- _WORK TASK_
In the entries that follow, copy exactly each line from the first through the line with "sehingga bermanfaat bagi peradaban manusia.".

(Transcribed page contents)

++++++++++++++++++++

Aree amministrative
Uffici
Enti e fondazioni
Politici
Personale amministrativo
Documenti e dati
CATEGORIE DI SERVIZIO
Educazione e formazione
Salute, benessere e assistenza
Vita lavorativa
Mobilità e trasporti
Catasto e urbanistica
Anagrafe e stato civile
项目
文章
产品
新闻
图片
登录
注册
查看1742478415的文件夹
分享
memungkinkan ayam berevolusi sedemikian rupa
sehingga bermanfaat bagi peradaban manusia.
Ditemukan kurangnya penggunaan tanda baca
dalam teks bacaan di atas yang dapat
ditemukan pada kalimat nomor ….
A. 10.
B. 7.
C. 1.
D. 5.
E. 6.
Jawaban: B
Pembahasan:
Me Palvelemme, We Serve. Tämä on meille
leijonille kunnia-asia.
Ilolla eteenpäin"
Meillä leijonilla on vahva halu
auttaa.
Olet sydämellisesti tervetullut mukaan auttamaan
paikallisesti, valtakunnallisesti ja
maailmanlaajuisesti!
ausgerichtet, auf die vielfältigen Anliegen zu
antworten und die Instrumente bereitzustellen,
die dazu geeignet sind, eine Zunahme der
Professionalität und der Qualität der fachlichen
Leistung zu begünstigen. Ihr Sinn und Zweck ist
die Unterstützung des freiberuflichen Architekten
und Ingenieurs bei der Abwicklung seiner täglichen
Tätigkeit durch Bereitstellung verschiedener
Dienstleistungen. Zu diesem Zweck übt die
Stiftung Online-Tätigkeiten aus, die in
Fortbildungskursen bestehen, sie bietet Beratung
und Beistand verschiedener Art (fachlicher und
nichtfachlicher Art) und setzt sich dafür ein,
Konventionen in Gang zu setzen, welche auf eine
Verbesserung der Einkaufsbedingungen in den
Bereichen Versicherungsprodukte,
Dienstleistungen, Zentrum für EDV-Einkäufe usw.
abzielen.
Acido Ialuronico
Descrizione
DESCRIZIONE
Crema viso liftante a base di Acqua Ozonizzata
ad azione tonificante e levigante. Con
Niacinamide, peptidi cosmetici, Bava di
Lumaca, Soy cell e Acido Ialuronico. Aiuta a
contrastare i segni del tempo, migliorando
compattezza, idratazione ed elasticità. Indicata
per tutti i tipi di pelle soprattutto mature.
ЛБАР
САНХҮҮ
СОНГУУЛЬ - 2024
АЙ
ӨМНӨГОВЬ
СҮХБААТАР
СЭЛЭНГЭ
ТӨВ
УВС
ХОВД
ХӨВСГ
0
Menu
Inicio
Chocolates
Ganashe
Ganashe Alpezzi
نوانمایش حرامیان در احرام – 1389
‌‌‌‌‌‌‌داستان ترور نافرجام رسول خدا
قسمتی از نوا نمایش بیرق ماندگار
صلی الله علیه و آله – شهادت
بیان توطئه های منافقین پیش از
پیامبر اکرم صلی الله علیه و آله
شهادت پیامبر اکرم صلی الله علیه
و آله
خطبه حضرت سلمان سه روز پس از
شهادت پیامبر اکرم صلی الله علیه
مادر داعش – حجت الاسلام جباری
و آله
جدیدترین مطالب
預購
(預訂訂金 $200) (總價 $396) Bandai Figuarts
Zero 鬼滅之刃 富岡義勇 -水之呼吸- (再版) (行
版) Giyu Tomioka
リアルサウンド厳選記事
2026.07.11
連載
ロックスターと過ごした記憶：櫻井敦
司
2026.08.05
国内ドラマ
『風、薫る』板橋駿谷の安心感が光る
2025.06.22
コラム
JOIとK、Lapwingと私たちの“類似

++++++++++++++++++++

- _SOLUTION_
Aree amministrative
Uffici
Enti e fondazioni
Politici
Personale amministrativo
Documenti e dati
CATEGORIE DI SERVIZIO
Educazione e formazione
Salute, benessere e assistenza
Vita lavorativa
Mobilità e trasporti
Catasto e urbanistica
Anagrafe e stato civile
项目
文章
产品
新闻
图片
登录
注册
查看1742478415的文件夹
分享
memungkinkan ayam berevolusi sedemikian rupa
sehingga bermanfaat bagi peradaban manusia.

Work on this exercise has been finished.